Data collection records
★ ★ ★

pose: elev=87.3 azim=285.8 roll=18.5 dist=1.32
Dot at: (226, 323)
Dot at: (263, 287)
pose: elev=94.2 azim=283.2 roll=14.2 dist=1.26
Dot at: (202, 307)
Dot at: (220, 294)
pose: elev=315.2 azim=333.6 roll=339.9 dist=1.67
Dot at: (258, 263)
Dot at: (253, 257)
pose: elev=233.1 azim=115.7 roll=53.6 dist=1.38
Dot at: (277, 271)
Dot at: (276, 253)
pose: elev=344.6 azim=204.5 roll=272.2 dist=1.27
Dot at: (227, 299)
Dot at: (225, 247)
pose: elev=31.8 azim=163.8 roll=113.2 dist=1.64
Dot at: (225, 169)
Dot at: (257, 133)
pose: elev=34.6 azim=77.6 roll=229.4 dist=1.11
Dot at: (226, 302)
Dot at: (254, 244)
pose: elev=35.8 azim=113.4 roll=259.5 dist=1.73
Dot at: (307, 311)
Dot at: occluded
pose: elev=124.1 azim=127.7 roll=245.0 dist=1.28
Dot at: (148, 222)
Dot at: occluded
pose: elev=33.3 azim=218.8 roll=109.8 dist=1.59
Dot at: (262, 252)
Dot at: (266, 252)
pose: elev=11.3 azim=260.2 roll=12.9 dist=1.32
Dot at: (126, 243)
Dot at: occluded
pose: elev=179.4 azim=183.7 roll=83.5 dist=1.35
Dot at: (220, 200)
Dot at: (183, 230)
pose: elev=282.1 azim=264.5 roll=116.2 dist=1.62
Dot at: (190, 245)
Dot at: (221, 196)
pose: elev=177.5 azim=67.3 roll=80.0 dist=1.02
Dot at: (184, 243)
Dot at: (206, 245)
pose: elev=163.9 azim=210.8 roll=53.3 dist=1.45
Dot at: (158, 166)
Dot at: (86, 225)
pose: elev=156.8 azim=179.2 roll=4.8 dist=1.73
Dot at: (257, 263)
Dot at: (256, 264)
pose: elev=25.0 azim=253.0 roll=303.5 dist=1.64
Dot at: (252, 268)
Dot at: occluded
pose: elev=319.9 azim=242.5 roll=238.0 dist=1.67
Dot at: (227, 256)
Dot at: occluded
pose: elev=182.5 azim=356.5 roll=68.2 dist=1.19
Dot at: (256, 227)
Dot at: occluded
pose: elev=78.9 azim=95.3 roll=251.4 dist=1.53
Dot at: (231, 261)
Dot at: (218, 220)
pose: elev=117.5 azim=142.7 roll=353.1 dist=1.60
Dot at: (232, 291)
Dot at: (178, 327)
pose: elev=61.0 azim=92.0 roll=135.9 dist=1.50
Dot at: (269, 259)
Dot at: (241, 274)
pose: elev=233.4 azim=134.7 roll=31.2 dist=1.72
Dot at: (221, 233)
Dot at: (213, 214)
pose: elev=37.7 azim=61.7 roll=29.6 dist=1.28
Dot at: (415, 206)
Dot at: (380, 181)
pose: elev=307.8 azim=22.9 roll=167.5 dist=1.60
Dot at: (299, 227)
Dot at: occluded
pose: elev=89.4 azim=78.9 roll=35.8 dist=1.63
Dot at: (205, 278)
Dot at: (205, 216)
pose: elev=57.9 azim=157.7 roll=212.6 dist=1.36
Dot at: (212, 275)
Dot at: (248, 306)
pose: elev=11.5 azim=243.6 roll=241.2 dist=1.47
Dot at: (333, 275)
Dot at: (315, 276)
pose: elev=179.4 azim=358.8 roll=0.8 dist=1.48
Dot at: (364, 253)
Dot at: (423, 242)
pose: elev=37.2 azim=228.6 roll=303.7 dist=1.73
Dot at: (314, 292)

★ ★ ★

• _Set exercise_
Write out the lines above, from the first line through the line with "Dot at: (253, 257)". Include both of those lines.

• _Completed exercise_
pose: elev=87.3 azim=285.8 roll=18.5 dist=1.32
Dot at: (226, 323)
Dot at: (263, 287)
pose: elev=94.2 azim=283.2 roll=14.2 dist=1.26
Dot at: (202, 307)
Dot at: (220, 294)
pose: elev=315.2 azim=333.6 roll=339.9 dist=1.67
Dot at: (258, 263)
Dot at: (253, 257)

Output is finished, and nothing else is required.